Mar 14, 2016

When Anarchism Becomes a Religion

By Tim Hjersted / filmsforaction.org
When Anarchism Becomes a Religion

I love the core spirit of anarchism. But like most philosophies, oftentimes the spirit gets lost as it gets codified into a religion.

"I'm a true anarchist and you're not" is a clear example of the spirit getting lost and getting replaced by dogma. Just like Christianity with its dozens of denominations and splits and sects, some anarchists believe their way of practicing anarchism is the only one true way.

It's one more example of our culture's toxic ideology getting internalized even by the people desiring to overthrow that toxic culture.

This belief in the one right way is so deeply embedded it effects many of us who want to change the world. Yet the spirit of anarchism to me is the spirit of a very ancient, life affirming worldview: there is no one right way to live.

No one right set of tactics. No one right set of beliefs. No one right way to be a human being. No one right way to live.

If we ever want to see a world of peace, we've got to account for diversity. We've got to celebrate diversity and support many ways of being.
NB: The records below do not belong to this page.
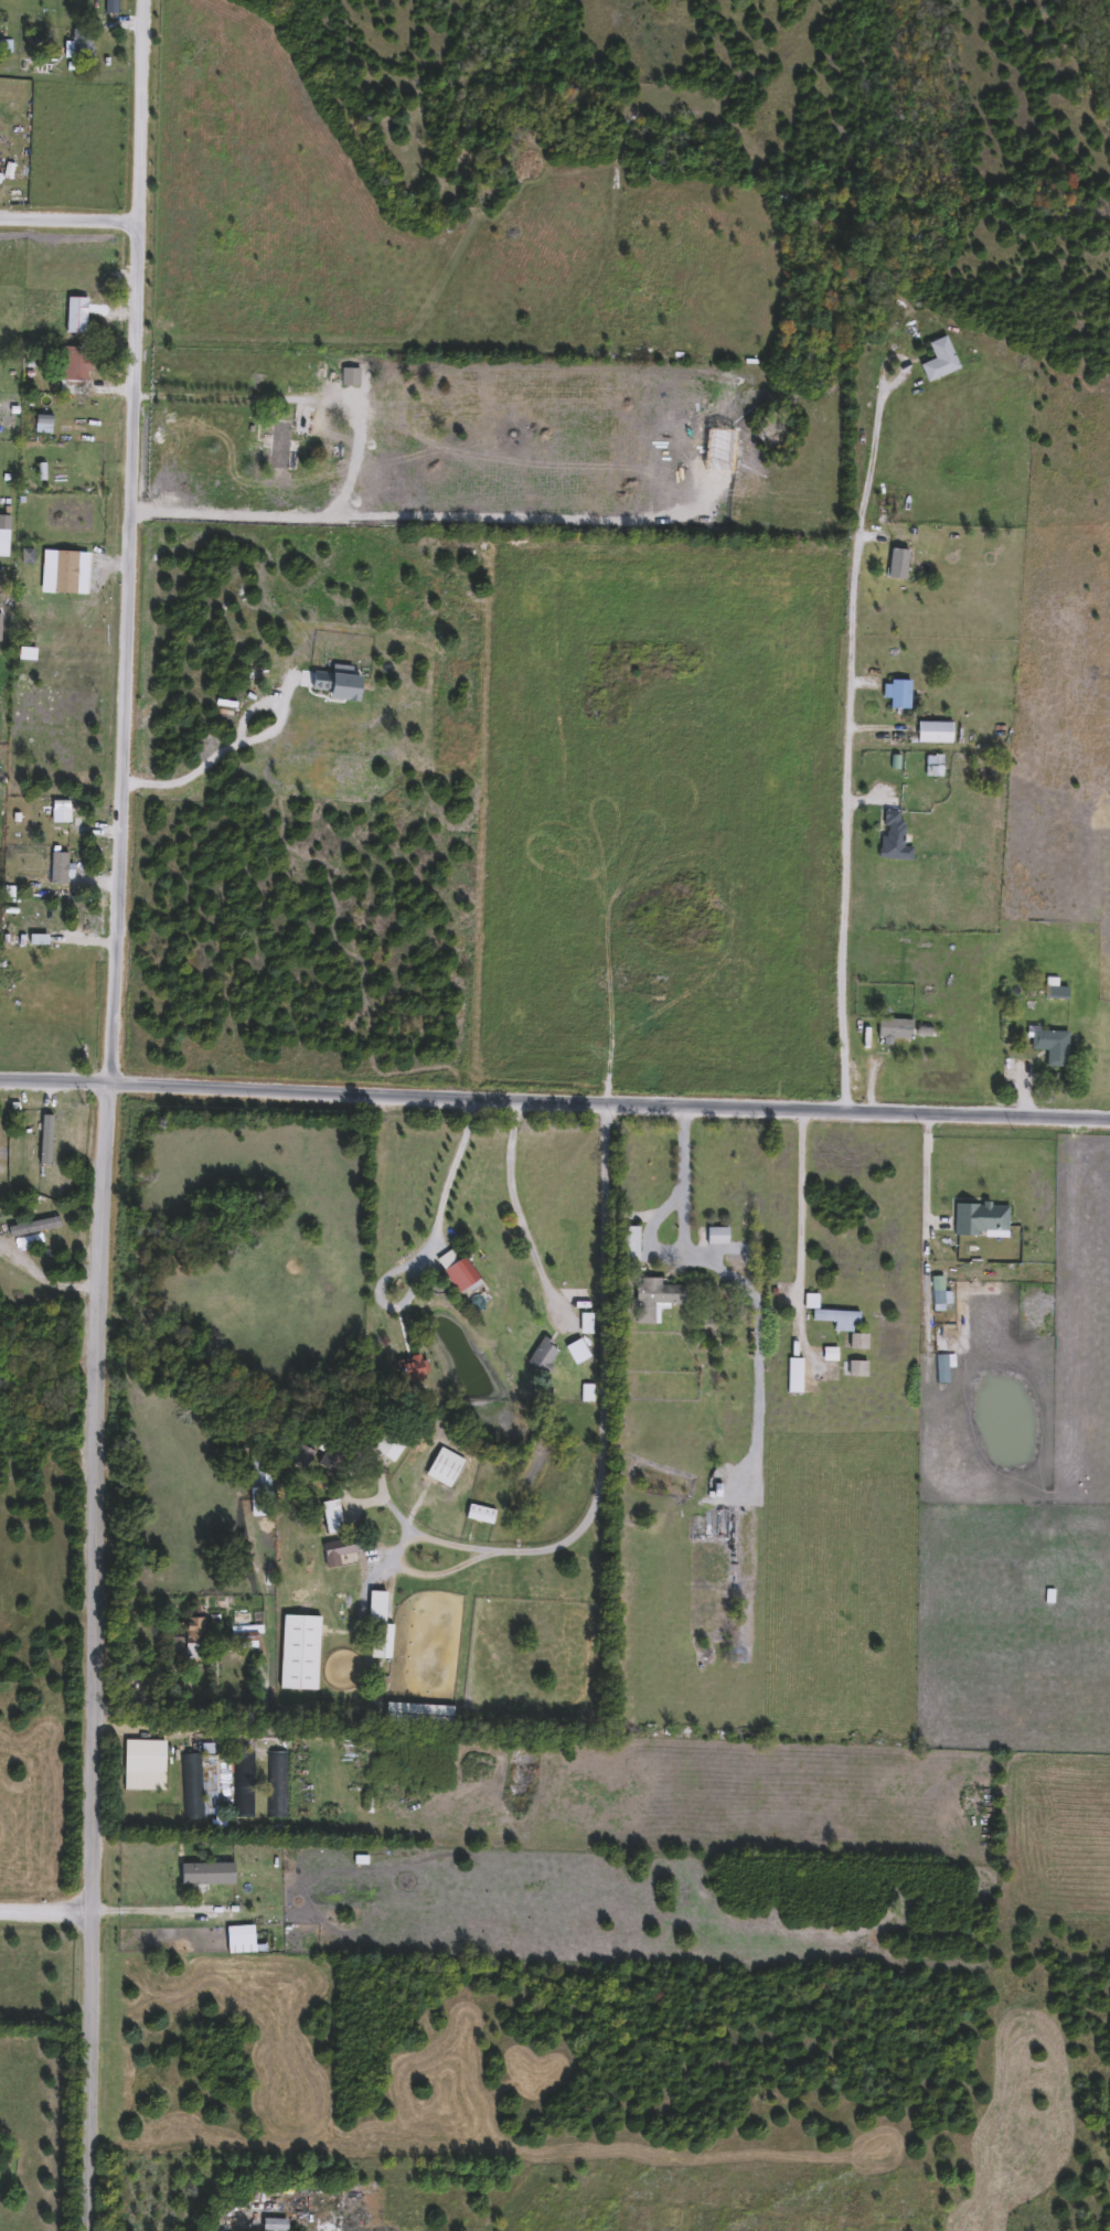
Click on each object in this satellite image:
building: (79, 44)
road: (69, 219)
building: (937, 359)
building: (73, 363)
building: (348, 376)
road: (214, 396)
building: (289, 439)
building: (3, 535)
building: (895, 563)
road: (237, 627)
building: (897, 695)
road: (855, 710)
building: (932, 732)
road: (235, 740)
building: (57, 804)
building: (891, 836)
building: (56, 868)
building: (892, 1028)
building: (1049, 1045)
road: (55, 1080)
road: (610, 1099)
road: (110, 1115)
road: (451, 1176)
road: (518, 1211)
building: (978, 1220)
road: (925, 1224)
building: (30, 1227)
road: (800, 1232)
building: (715, 1236)
building: (626, 1244)
road: (740, 1268)
building: (454, 1269)
building: (653, 1298)
building: (856, 1341)
building: (575, 1352)
building: (541, 1356)
building: (855, 1368)
building: (941, 1368)
building: (409, 1369)
building: (792, 1375)
building: (387, 1446)
building: (301, 1458)
building: (442, 1467)
road: (601, 1470)
building: (258, 1486)
building: (478, 1513)
building: (329, 1516)
building: (376, 1623)
building: (243, 1637)
building: (188, 1640)
building: (297, 1652)
building: (415, 1715)
building: (142, 1765)
building: (224, 1783)
building: (243, 1784)
building: (276, 1784)
building: (191, 1786)
building: (213, 1884)
road: (158, 1907)
road: (47, 1908)
building: (235, 1939)
road: (231, 2219)
building: (271, 2224)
We've got to learn to get along with people we agree with on 90% of issues let alone bigger differences.

A lot of people see the problems with the world's ruling ideology and many solutions become about figuring out how to replace that one way with a better one way.

But so long as humans hold a core desire for anarchism in their heart (the desire to be free to be themselves and live how they want to live) we're going to continue to see a great deal of cultural diversity in the world, and we should be happy about that.
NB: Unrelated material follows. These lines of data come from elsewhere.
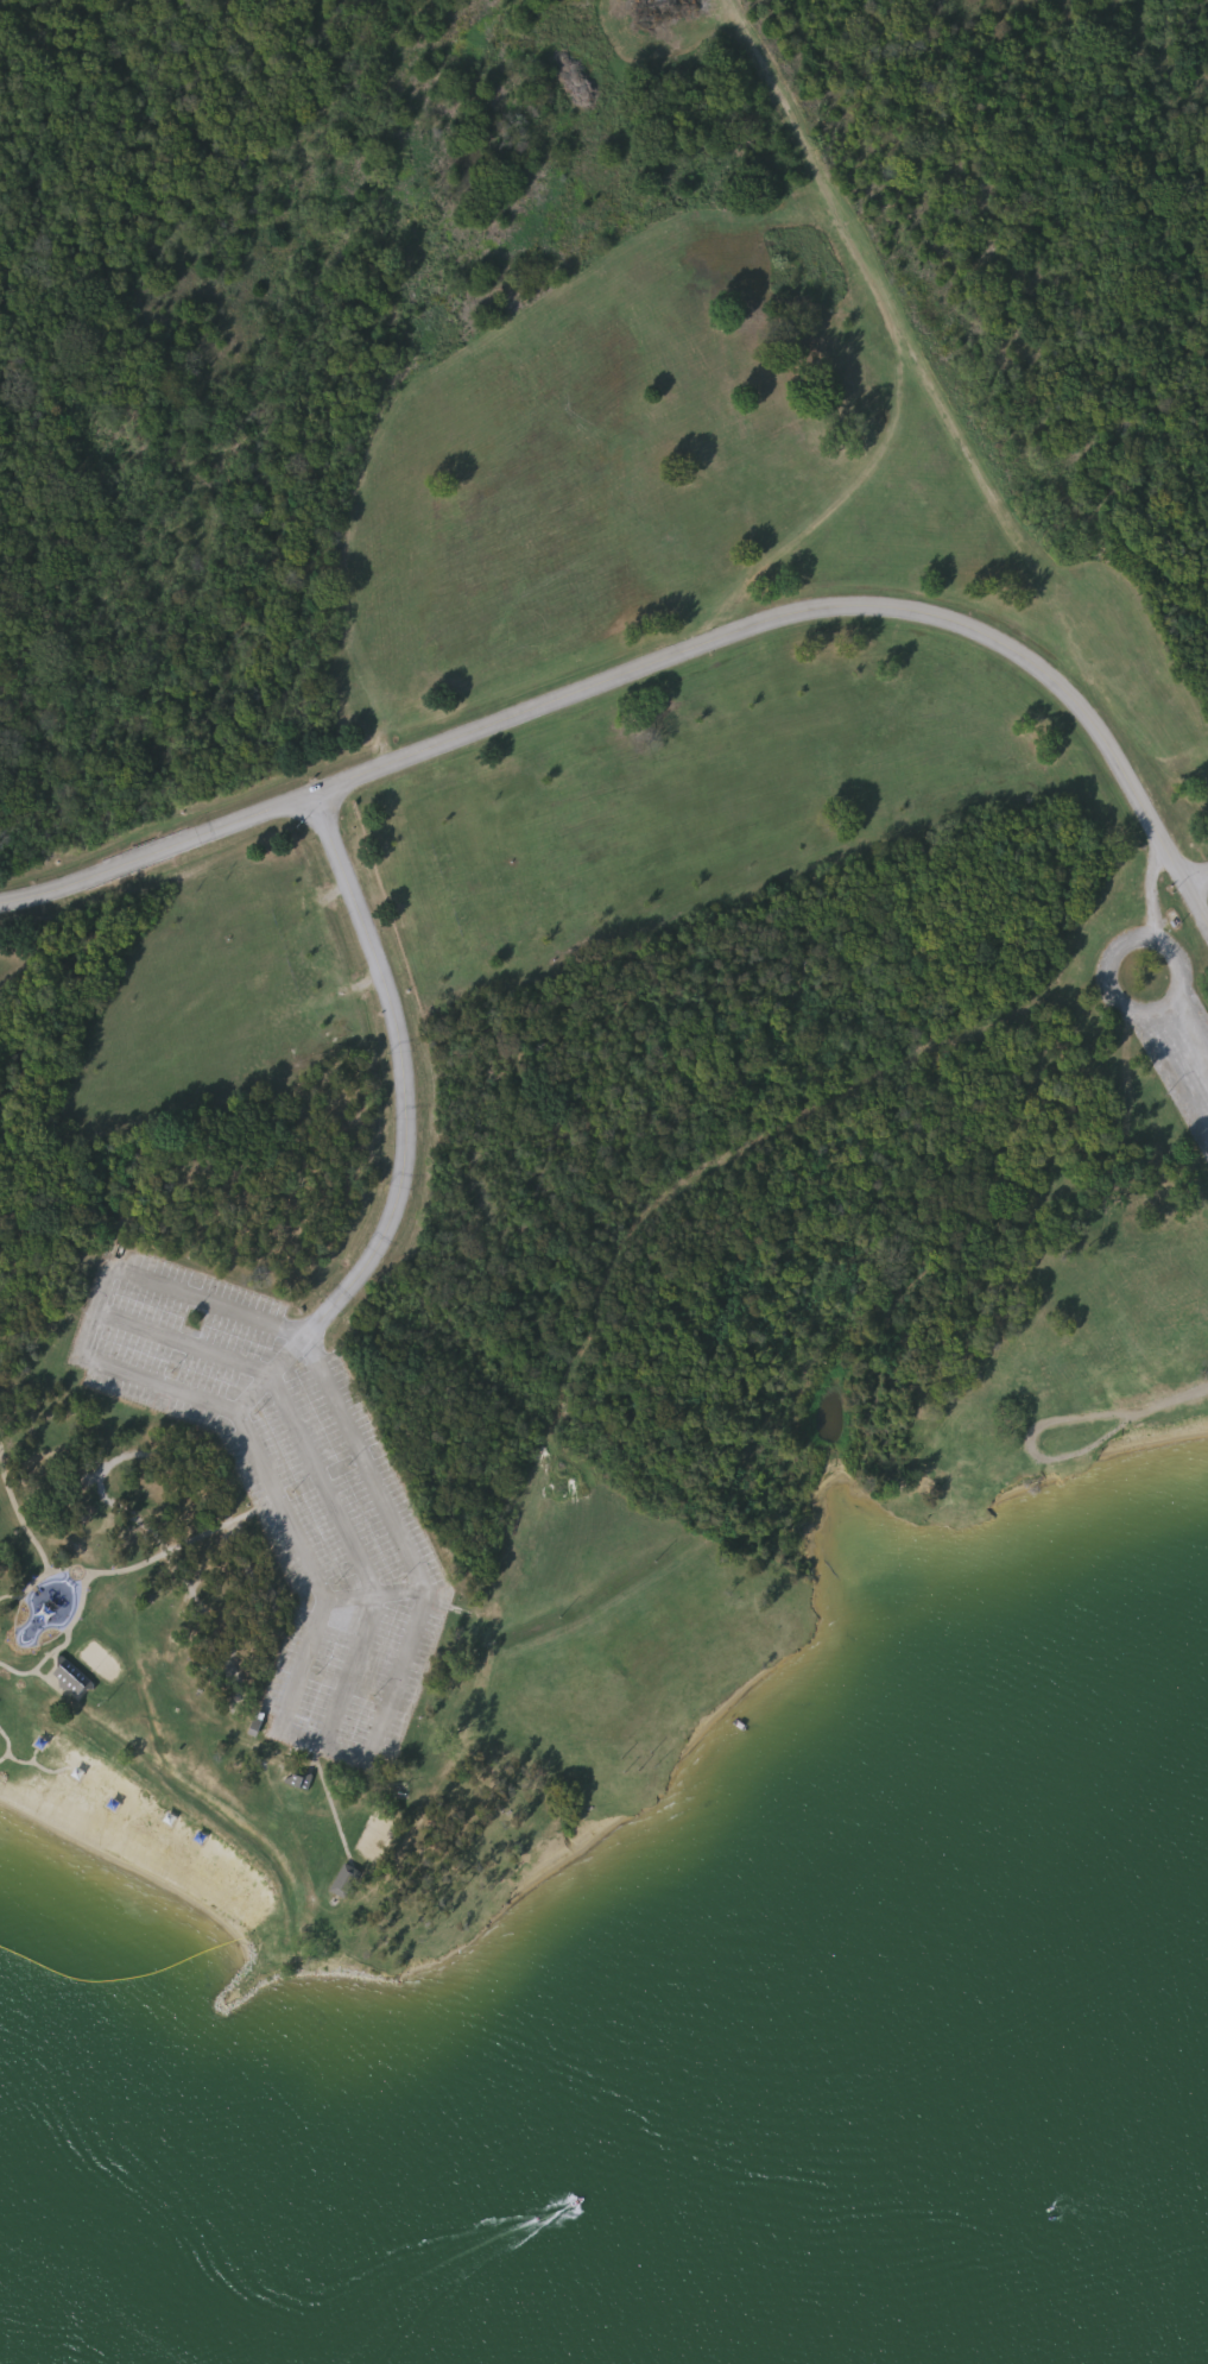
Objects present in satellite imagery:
road: (651, 669)
park: (570, 885)
road: (1154, 885)
road: (1199, 897)
road: (1106, 981)
road: (1190, 1041)
parking lot: (1182, 1061)
road: (401, 1064)
road: (290, 1409)
parking lot: (283, 1461)
road: (278, 1498)
building: (73, 1678)
building: (346, 1880)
Our task shouldn't be to figure out a new one right way to replace the old one right way. We need to figure out an umbrella philosophy that can allow for thousands of diverse ways of peaceful living to co-exist.

If the world could come to embrace the spirit of anarchism, which is also the spirit of indigenous wisdom, and the core of Sufism as well, we might be able to create a diverse and peaceful world. That spirit is simply believing that there is no one right way to live. If it's peaceful and doesn't harm others, we should be able to get along.

There are more and more places where many religious people are getting along because they respect that their way isn't the only way. Atheists can get along with theists. There are anarchists that can get along with progressives.

Generally I just think it'd be helpful if we on the left could recognize how many of our movements as diverse as they are, are moving in the same basic direction, and it's worth supporting all these efforts that take many different approaches.

There is no one right way to make the world a better place.